Publish or perish culture has consequences: it’s hard to build off of knowledge that’s manipulated, incorrect or made up to begin with.
The Guardian reported that in 2023, research journals retracted a record number of academic papers — more than 10,000.
Some scientists are calling the trend a “crisis” as the rise in falsified papers and information leads to corrupted research.
In an ideal world, everything that is published would have gone through thorough reviews and testing. It would be completely dependable. Unfortunately, that’s not the case.
You can easily see the slippery slope effect.
It’s great to publish more papers and contribute more to the field until all of a sudden it’s the only thing that matters: institutions start pressing researchers to churn out as much research as possible, leading to detrimental effects on quality.
As someone who wants to break into the research field, it feels sort of ambiguously hopeless — an institutional problem that incentivises you to cut corners lest you fall behind your peers.

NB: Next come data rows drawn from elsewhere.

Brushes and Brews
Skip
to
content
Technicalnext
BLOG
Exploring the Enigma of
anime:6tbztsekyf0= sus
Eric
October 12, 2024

There’s no easy way to fix such a widespread, exponentially worsening problem.
Long term, we need to tighten up how papers and ideas are approved and more rigorously examine the policies and attitudes that incentivize wrongful scientific practices.
Because it’s not just unknowns who are breaching these ethical practices.
It’s the head of Stanford. It’s the Ivy League professors. It’s the credible and well-respected that can get away with it for years.
Plus, to make matters worse, these researchers train and teach up-and-coming scientists to use these poor practices. People who are young, inexperienced and often don’t know any better.
There’s still hope — some of these people are caught. But, a lot of academics never face repercussions.
We have to tighten up our research standards and practices before the steady foundation we build our science upon vanishes for good.